The hassled man (who, Nobume notes with detached fascination, is sporting a pair of sunglasses) scoops up a dozen donuts and places them all in a cardboard carrier before virtually thrusting it at Sasaki. Payment given, Sasaki turns to Nobume.

He is about to suggest they turn around to begin the long walk back, but he looks over her shoulder and sees exactly what he’d been searching for all morning.
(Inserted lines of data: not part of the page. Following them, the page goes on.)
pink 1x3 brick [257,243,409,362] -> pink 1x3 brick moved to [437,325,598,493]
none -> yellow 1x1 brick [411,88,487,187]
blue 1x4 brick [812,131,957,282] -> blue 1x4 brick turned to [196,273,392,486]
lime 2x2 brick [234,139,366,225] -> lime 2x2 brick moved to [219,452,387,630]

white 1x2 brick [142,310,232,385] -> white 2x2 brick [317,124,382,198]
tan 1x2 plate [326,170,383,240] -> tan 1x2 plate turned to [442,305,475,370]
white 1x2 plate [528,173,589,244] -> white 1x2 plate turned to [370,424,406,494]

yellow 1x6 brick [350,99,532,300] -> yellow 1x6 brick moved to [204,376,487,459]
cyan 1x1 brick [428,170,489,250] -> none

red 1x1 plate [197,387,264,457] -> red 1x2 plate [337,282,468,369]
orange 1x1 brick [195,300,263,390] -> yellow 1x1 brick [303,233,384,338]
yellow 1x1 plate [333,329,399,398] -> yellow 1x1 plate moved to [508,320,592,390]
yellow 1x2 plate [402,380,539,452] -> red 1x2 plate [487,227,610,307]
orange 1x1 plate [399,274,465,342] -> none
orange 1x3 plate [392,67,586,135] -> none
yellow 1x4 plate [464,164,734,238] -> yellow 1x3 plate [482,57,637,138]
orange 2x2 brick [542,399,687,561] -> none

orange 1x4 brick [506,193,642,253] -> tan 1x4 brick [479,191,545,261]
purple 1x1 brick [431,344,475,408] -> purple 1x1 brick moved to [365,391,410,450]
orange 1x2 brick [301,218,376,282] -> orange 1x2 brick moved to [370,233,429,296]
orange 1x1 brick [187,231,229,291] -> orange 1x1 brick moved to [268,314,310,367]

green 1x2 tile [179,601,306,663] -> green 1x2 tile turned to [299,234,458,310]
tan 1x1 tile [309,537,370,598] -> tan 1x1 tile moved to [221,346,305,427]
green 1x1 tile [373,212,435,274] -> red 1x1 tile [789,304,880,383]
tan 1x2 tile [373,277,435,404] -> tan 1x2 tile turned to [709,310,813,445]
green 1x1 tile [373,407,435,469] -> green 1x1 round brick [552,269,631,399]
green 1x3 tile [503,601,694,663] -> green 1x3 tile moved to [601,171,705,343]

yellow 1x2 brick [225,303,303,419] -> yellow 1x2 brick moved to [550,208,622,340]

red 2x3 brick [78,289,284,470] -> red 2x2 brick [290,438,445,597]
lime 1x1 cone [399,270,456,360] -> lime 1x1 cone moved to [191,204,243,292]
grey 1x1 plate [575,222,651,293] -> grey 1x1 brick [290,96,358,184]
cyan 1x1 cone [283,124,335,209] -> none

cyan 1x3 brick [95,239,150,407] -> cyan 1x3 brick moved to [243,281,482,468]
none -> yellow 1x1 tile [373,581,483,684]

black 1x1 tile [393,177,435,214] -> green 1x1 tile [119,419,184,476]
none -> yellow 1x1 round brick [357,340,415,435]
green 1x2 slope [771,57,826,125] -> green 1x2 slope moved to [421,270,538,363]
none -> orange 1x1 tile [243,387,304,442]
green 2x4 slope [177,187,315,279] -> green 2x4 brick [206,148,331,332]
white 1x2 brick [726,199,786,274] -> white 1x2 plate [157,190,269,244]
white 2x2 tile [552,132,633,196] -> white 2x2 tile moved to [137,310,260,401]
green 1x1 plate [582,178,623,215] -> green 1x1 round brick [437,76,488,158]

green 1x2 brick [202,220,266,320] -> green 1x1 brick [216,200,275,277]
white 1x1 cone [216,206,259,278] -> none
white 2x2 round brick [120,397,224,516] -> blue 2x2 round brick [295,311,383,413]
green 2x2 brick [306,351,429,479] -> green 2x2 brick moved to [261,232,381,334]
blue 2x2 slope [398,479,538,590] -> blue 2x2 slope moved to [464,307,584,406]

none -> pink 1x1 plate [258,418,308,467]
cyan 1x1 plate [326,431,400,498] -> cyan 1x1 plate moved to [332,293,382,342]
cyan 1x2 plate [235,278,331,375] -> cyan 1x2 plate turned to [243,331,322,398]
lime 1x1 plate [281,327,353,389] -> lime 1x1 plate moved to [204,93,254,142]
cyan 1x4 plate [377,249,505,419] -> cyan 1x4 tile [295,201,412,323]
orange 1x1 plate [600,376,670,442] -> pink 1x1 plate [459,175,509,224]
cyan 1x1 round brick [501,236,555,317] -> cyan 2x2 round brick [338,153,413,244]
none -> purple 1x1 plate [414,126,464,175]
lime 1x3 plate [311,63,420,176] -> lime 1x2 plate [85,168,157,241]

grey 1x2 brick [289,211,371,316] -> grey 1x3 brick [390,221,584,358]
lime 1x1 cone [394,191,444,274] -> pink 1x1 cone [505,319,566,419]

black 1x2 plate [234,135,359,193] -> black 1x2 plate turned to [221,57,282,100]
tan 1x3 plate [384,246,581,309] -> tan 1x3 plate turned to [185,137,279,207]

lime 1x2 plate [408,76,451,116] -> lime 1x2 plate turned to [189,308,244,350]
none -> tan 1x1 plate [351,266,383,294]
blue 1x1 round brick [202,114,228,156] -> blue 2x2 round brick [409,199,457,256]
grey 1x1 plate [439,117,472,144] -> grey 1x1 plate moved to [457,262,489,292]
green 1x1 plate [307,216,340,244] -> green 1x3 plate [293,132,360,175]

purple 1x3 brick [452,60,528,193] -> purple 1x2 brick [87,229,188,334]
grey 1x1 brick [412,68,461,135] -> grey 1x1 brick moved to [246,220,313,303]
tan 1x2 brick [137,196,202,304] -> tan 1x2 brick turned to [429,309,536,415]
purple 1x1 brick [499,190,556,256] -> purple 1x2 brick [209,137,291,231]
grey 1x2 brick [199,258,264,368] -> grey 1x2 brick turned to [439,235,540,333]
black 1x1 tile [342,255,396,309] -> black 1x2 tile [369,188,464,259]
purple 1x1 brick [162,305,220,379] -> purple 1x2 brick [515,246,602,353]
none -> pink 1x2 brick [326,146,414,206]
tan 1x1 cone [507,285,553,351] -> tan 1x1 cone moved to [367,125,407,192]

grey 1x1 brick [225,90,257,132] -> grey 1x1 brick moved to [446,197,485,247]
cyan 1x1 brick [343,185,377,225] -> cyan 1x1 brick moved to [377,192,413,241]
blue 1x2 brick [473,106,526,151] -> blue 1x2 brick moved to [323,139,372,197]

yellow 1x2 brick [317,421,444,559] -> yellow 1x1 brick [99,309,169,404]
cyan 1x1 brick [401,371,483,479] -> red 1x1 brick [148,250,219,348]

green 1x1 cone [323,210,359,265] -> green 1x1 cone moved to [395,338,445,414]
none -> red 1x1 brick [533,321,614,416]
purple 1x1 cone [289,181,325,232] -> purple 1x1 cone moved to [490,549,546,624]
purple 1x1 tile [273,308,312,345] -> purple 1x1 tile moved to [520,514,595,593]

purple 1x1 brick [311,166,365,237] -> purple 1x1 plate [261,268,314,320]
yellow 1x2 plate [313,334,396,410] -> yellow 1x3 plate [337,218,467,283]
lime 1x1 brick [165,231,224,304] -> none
“Come on, Nobume,” Sasaki says, rushing past her and up a gentle grassy slope to the top where a vacant wooden bench is perched. Nobume, somewhat numbly, glides after him. She hardly registers Sasaki putting the box of donuts between them. From their vantage point they can see the entire line of cherry blossom trees stretching to the end of the park, all of them flowering vividly, dusting the sky with drifting petals.

“Ah, now, this is art,” Sasaki sighs, allowing himself to slide a little into the curve of the bench. “Better enjoy it before it all goes to hell, right?”

And on that morbid thought, he opens the box of donuts and hands one to her. Nobume, who has not yet recovered from the shock of Sasaki doing something as un-elite as walking to the other side of the park for donuts, blinks.

“Hm? Nobume? What’s wrong?”

She is not particularly sure what the fuzzy feeling in her throat is, nor does she want to find out. Her answer is to bite down on the donut, hand and all, restoring some normalcy to the afternoon.

“Nobume.” Sasaki sighs a well-practiced sigh, and if his attempts to shake her loose lack some of their usual vigour, she does not say anything. 

VII

He descends from the heavens, every bit the god he thinks himself. It has been too long since she has sheltered under his wings and been his talons, cutting down whomever he desired. His voice carries the same soft-sharp tone from her youth.

“Mukuro,” the crow man says.

She remembers the child of that name, a dark-haired ghost killing with no remorse, her dead red eyes set only forward and never behind. She remembers the wail of an infant cut short, and too much blood for such a tiny body. She remembers: “Your former life is gone. It is only fitting your former name should depart with it.”

“My name,” she says, “is Nobume.”

Notes:

I really love Nobume. Don't kill her, Sorachi. And yes, I know Isaburo is elite trash, but apparently he’s trash I love.